• WRITTEN EXERCISE
Convert the lines of the entries below into a numbered list, from the line with "genus: Anguis" up to and including the line with "family: Podicipedidae". Leave out any blank lines.

— begin —

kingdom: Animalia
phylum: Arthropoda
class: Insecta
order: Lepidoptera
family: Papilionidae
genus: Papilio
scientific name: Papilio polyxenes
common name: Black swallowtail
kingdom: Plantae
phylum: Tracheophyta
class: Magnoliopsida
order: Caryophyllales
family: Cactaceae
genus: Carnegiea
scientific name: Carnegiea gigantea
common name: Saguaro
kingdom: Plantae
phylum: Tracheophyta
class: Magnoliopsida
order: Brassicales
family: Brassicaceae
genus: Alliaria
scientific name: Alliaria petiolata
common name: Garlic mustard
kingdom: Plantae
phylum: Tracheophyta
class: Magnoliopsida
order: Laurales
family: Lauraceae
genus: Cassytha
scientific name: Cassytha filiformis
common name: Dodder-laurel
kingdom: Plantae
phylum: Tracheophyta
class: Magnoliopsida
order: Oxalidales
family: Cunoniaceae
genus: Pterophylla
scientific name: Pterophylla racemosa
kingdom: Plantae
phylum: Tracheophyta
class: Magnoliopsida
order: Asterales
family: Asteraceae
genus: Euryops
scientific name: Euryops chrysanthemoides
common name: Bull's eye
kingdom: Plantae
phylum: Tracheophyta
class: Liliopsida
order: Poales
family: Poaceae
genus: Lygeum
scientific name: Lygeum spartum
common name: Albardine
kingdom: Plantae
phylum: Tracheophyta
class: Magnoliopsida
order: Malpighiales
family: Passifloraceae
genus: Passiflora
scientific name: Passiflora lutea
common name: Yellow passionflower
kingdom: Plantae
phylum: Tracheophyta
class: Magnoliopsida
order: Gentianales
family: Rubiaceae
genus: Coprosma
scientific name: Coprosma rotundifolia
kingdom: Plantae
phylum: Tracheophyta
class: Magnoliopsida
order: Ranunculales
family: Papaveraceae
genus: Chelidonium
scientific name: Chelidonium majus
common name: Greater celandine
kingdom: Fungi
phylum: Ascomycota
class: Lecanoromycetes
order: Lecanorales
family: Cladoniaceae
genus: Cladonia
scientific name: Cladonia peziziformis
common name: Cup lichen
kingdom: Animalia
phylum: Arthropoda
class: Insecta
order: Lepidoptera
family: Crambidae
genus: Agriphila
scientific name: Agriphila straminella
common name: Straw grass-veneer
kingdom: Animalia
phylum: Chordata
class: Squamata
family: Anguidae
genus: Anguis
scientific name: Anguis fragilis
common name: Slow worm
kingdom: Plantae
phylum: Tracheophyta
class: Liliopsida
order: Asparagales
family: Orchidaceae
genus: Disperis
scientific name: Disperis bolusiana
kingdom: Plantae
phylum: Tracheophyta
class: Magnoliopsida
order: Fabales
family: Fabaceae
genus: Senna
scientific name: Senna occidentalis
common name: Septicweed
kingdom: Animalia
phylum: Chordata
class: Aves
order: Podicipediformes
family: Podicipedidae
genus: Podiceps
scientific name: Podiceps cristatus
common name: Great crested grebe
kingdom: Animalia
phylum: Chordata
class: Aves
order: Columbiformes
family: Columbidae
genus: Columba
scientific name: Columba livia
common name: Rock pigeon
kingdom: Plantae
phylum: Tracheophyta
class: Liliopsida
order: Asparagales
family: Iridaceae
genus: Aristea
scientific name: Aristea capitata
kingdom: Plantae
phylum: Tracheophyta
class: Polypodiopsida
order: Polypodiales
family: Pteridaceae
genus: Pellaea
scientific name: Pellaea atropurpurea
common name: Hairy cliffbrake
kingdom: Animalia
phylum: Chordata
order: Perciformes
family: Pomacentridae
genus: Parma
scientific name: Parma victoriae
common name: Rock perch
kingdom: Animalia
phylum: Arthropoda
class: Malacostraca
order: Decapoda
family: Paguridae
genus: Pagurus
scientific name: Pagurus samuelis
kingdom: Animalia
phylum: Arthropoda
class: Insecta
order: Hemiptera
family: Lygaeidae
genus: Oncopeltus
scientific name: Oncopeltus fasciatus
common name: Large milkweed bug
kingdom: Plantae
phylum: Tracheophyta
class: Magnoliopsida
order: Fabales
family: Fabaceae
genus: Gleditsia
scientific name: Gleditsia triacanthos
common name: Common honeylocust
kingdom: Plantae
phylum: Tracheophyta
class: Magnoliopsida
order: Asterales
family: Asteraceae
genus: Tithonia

— end —

• THE OUTPUT
1. genus: Anguis
2. scientific name: Anguis fragilis
3. common name: Slow worm
4. kingdom: Plantae
5. phylum: Tracheophyta
6. class: Liliopsida
7. order: Asparagales
8. family: Orchidaceae
9. genus: Disperis
10. scientific name: Disperis bolusiana
11. kingdom: Plantae
12. phylum: Tracheophyta
13. class: Magnoliopsida
14. order: Fabales
15. family: Fabaceae
16. genus: Senna
17. scientific name: Senna occidentalis
18. common name: Septicweed
19. kingdom: Animalia
20. phylum: Chordata
21. class: Aves
22. order: Podicipediformes
23. family: Podicipedidae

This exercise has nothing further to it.